Many of the long-established traditional media are having trouble keeping up with the Information Age and its digital revolution. From the New York Times to the Miami Herald, times are tough.  The music industry has struggled to fight the change, winning battles here and there but probably destined to lose the war in the end. Books and publishing are in a similar bind as digital readers and formats begin to cut into the traditional printing strategies used in the past.

Most of the smaller, more adaptable, and vibrant newspapers, like the New Times, have had little problem changing to meet the new age of digital information. Integrating their online and print editions into tandem beings, these smaller and more local print publications are merging advertising and other revenues into a workable solution.


Other solutions are a little more radical. Would you find the information in an online newspaper, for instance, valuable enough to pay for it? What if the payment were totally voluntary? How about online subscriptions to access news more quickly or before it's free to the public?  

Several ideas for revitalizing dying revenues have been fielded and tried by newspapers and publishers recently. In the World Editor's Forum, Emma Heald talks about micropayment systems and some of the ideas that have been fielded for moving revenue streams away from print-centered media and toward the new web-based information exchange.  

As it turns out, most newspapers are experiencing the same basic phenomenon: subscriptions are dropping while online visitors are rising. In most cases, the number of online visitors is rising at a rate exponential to the drop in print subscribers. The Los Angeles Times, for instance, numbers its print subscribers in the hundreds of thousands and its website visitors in the millions. It's not alone.

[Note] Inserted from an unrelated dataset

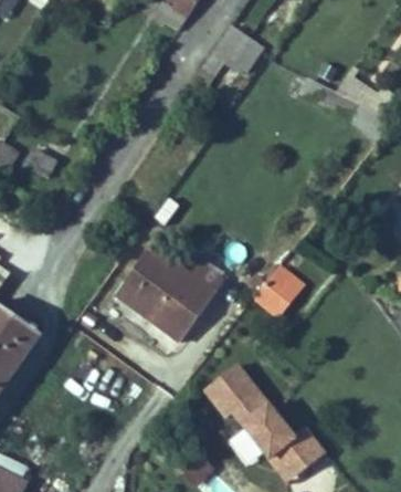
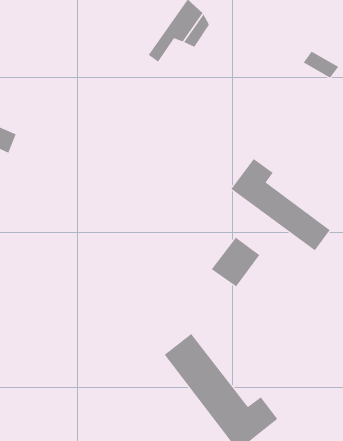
building: none -> [230,158,330,251]
building: [115,249,217,344] -> none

Publishers are leery of voluntary systems of payment, wherein visitors can give money according to what they can afford and what they think the service (news reporting) is worth. I would point out that those publishers are thinking in old-school terms and haven't awakened to the way things are now.

Voluntary pay systems work and can be exploited to actually increase profits. Mike Masnick, longtime critic of old-thinking news publishers and owner of the Techdirt blog, has found revenue not by charging for memberships but by offering value-added services such as early access to stories, T-shirts, and even the ability to buy a day hanging out with him.

He's not alone. A Seattle-area coffee shop has turned to the same voluntary payment system with newsworthy success. The shop took down its price board, and servers simply tell customers to pay what they think their order was worth. Most of the time, customers pay more than what the original prices were for the items and the coffee shop's owner boasts higher profits overall. Even our very own South Florida paper, the Miami Herald, is practically begging for donations at the end of its articles. 

Although some newspapers have successfully integrated their web and print editions, such as here at New Times, others aren't doing so well. Perhaps it's time for the big boys of traditional media to exchange their old-school thinking regarding revenues and readership and wake up to the new world that the digital information age presents.  

Dead trees are so yesterday. Tomorrow belongs to the iPhone, the Kindle, and the PC.